▶ **Action item**:
List every distinct username that posts in the forum thread about whether a brig is a boat or a ship.

##### Given passage #####

# is a brig a boat or a ship?



## vodkafan

Are the various types of Brigantines, Brigs and Hermaphrodite Brig considered as ships, or as boats, as they have only two masts?


----------



## stein

Good question - as the term ship and ship-rigged is sometimes meant to describe a three masted fully rigged ship, what will then a brig-rigged ship be? I will suggest a brig-rigged ship. But to be on the safe side I will look it up in Falconer's dictionary. He describes _ship_ as a general name given to all vessels navigating on the oceans, though in sea-language more particularly applied to three masted vessels with three-piece masts. A _brig_ as a small merchant vessel with only two masts, and a _boat_ as a small open vessel conducted on the water by rowing or sailing.... which of course makes one ask whether everything with a deck is therefore a ship. :sweat:


----------



## Scelerat

vodkafan said:


> Are the various types of Brigantines, Brigs and Hermaphrodite Brig considered as ships, or as boats, as they have only two masts?


Use "vessel" instead ......


----------



## Robert Hilton

There is some overlapping between "ship" and "boat." A vessel carried on board a ship must be a boat, but a submarine is termed a boat as are motor torpedo boats, motor gun boats, air-sea rescue boats and a plethora of others. A ship can be narrowly defined as a vessel square rigged on three or more masts, or more broadly defined as a seagoing vessel with sail or mechanical propulsion.


----------



## Barrie Youde

Again I would agree entirely with Robert and add that whether a brig might be called a boat or a ship would depend entirely on the context. It could be either or it could be neither, for all of the reasons which Robert explains.

As to context, a quick dip into the Oxford Companion to Ships and the Sea might be a useful starting point.

Even "vessel", as Scelerat suggests, might be perfectly right; or it might sound hopelessly formal and/or pedantic.


----------



## vodkafan

Barrie Youde said:


> Again I would agree entirely with Robert and add that whether a brig might be called a boat or a ship would depend entirely on the context. It could be either or it could be neither, for all of the reasons which Robert explains.
> 
> As to context, a quick dip into the Oxford Companion to Ships and the Sea might be a useful starting point.
> 
> Even "vessel", as Scelerat suggests, might be perfectly right; or it might sound hopelessly formal and/or pedantic.


Vessel will do fine; thanks for everyone's input.


----------



## stein

In Northern, continental Europe at least the term ship as square-rigged ship (as contrasting with a barque) had some competition from the word frigate. A full rigged ship was often called frigate-rigged, or frigate-ship, or sometimes plain frigate without carrying a single gun. There is a book by Basil Lubbock called the Blackwall Frigates, about a type of ship that had a linear development from the old East Indiamen, and though these were unarmed passenger vessels, they were all invariably painted to look like a naval frigate.


----------



## trotterdotpom

Just curious, why did being confined in a cell become known a being "in the brig"?

##### Material provided #####

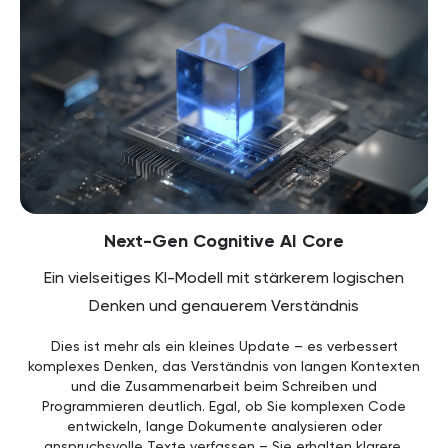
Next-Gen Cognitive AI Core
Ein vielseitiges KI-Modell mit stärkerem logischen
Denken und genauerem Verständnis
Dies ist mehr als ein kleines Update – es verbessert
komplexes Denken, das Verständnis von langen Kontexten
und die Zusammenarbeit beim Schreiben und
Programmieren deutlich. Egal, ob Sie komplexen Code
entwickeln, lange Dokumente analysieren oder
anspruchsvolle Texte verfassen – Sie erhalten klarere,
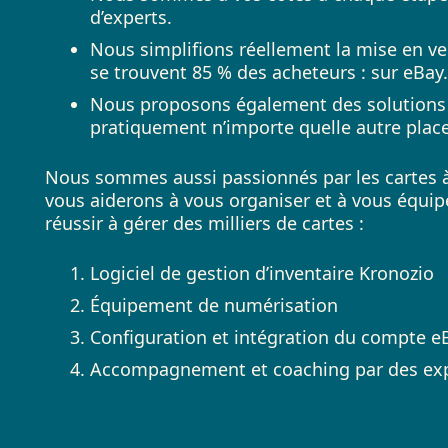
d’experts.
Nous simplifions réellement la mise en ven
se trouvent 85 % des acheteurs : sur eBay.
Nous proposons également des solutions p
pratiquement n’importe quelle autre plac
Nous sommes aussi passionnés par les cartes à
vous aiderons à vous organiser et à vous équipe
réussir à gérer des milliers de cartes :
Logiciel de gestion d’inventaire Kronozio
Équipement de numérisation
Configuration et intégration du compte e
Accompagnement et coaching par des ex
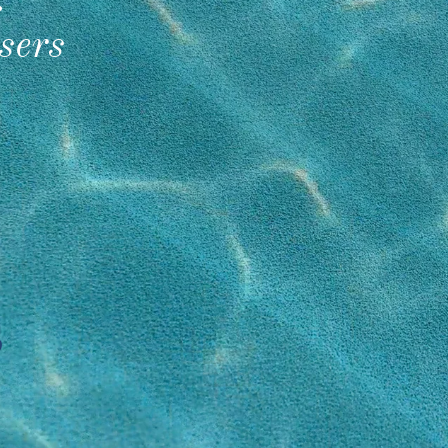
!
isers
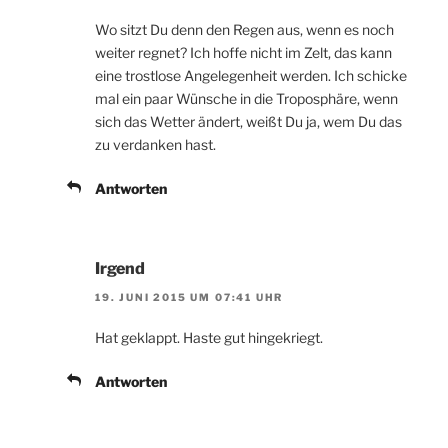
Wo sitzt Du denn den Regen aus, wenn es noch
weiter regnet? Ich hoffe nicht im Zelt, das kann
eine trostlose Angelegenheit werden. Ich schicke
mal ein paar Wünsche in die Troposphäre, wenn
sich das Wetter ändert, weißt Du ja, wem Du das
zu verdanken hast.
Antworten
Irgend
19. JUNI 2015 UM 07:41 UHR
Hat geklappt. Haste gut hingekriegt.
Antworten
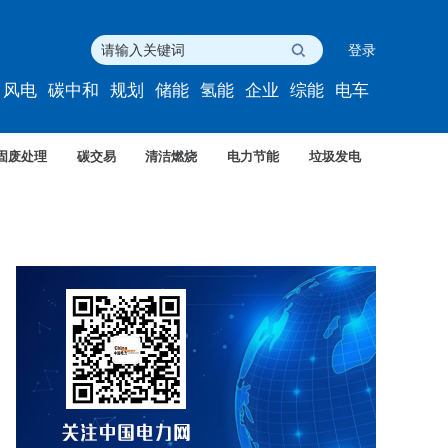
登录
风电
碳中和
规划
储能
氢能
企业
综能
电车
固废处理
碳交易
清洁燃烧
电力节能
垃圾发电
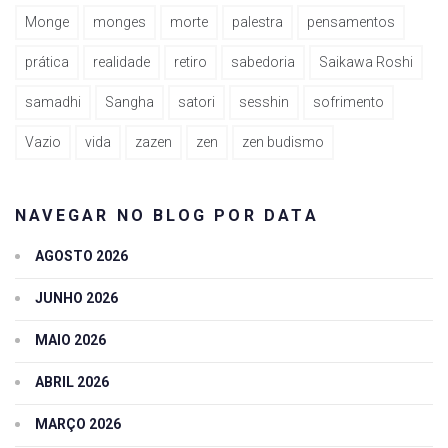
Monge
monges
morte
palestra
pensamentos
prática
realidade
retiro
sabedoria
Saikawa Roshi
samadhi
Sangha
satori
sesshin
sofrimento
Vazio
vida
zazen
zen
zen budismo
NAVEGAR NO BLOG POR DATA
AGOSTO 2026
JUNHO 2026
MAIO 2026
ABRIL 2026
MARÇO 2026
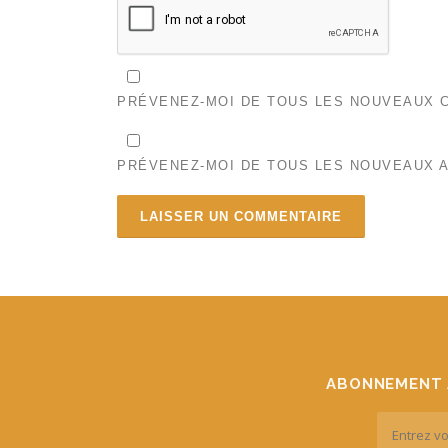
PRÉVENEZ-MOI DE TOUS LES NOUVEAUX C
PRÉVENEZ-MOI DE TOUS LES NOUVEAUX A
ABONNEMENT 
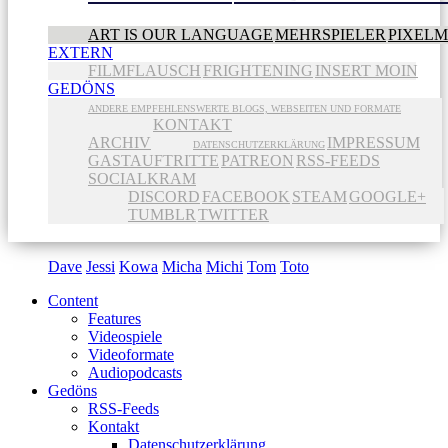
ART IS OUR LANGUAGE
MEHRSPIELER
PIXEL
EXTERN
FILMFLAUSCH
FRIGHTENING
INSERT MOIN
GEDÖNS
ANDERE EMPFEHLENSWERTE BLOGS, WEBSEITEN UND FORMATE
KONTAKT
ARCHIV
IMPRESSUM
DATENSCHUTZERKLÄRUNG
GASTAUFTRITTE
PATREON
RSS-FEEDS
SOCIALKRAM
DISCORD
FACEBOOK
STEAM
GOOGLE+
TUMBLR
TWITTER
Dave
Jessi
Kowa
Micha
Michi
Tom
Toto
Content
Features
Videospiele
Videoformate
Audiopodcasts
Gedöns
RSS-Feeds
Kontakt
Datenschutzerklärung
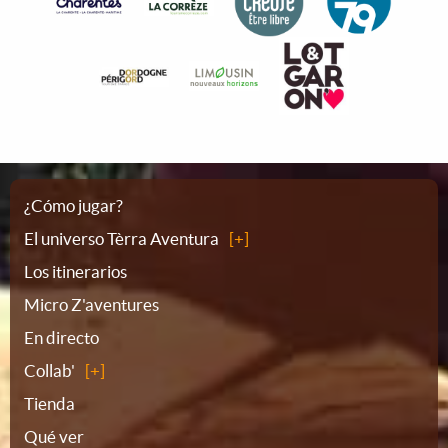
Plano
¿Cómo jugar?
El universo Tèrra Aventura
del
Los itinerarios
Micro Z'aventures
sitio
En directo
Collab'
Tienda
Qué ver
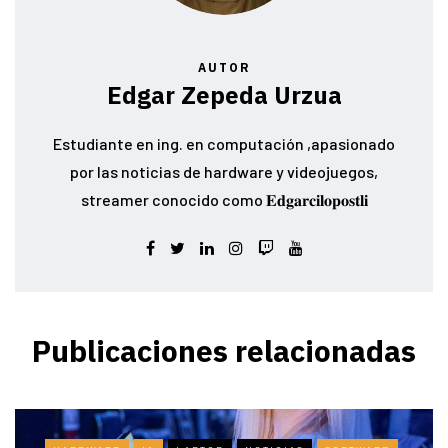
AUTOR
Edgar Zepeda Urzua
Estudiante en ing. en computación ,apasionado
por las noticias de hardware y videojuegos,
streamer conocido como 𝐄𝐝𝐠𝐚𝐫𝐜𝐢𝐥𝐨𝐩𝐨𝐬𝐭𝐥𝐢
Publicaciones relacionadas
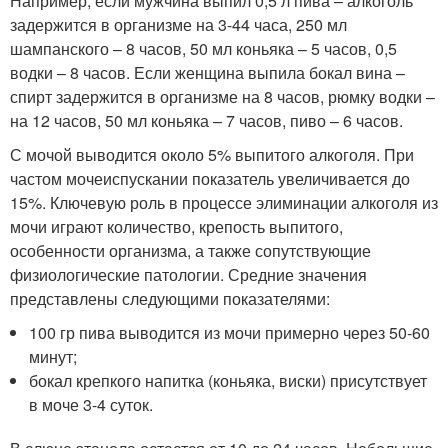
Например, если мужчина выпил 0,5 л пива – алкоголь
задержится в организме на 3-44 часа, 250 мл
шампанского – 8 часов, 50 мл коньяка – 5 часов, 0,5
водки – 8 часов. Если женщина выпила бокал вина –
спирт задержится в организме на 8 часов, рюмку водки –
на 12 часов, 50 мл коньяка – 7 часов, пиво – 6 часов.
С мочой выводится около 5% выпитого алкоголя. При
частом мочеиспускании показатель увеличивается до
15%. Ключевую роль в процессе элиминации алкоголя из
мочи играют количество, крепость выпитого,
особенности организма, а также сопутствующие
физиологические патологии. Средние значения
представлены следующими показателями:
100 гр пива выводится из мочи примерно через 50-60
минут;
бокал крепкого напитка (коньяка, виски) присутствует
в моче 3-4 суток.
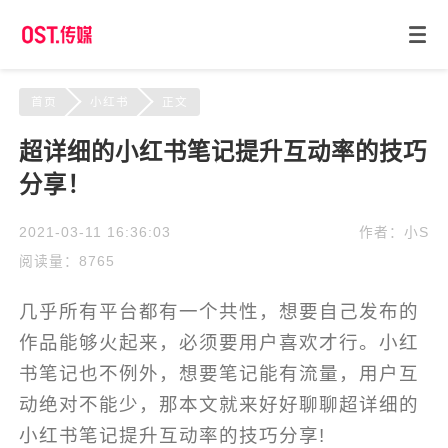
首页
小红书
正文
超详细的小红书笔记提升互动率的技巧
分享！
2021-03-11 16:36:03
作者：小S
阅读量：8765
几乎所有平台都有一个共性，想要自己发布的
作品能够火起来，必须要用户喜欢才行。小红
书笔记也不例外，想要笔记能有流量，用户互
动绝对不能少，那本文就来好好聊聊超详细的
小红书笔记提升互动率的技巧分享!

#####

▶ **Task solution**:
vodkafan, stein, Scelerat, Robert Hilton, Barrie Youde, trotterdotpom